===== RECORDS SHOWN =====

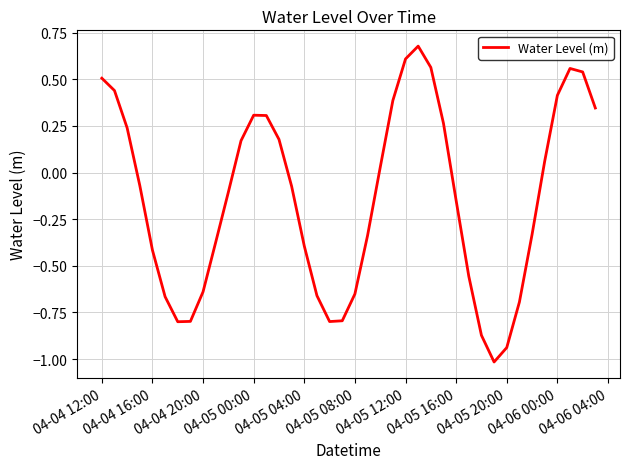

What is the minimum value shown in the chart?

-1.0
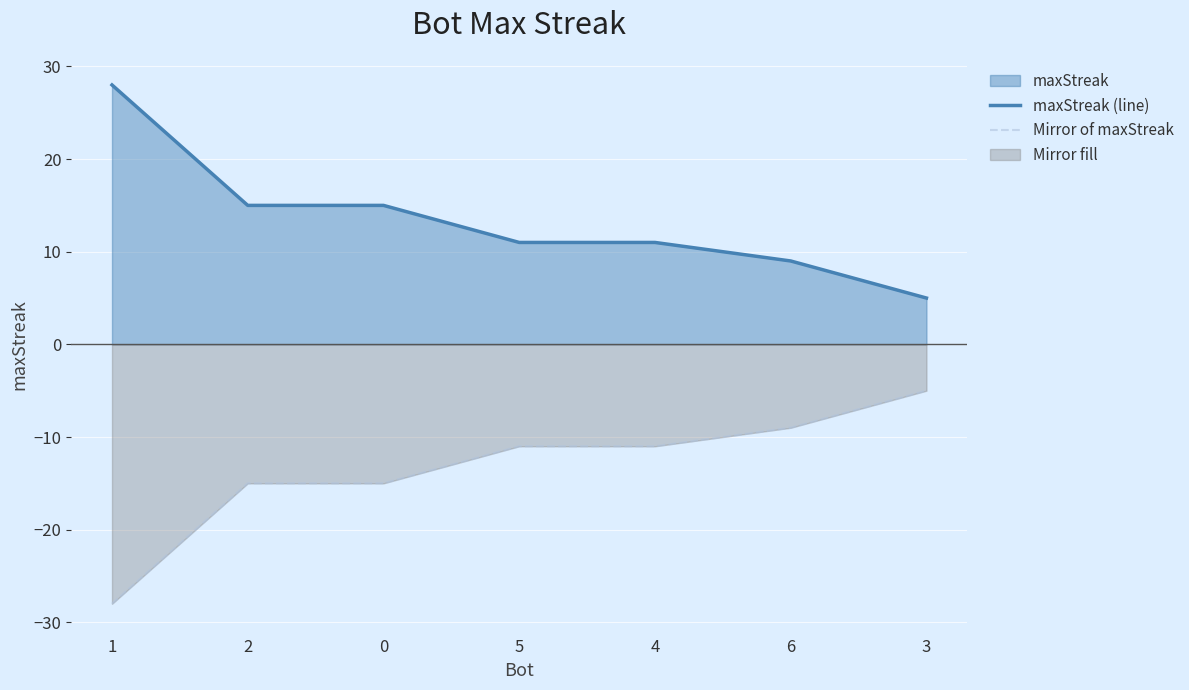

How many distinct data groups are displayed?

2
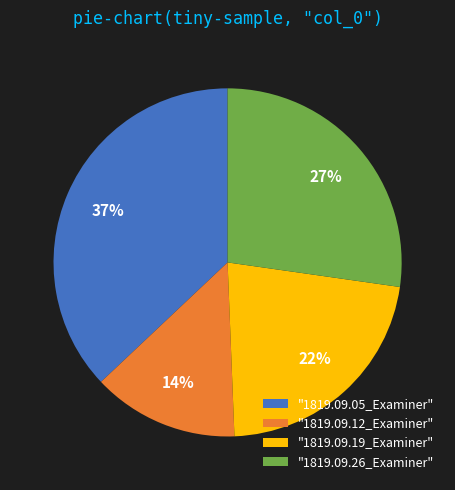

Rank the categories by value from highest to lowest.

"1819.09.05_Examiner", "1819.09.26_Examiner", "1819.09.19_Examiner", "1819.09.12_Examiner"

=====

EXERCISE GOAL: Can you reproduce the listing above line for line, with every character unchanged but the pictures left out?

TASK RESULT:
What is the minimum value shown in the chart?

-1.0

How many distinct data groups are displayed?

2

Rank the categories by value from highest to lowest.

"1819.09.05_Examiner", "1819.09.26_Examiner", "1819.09.19_Examiner", "1819.09.12_Examiner"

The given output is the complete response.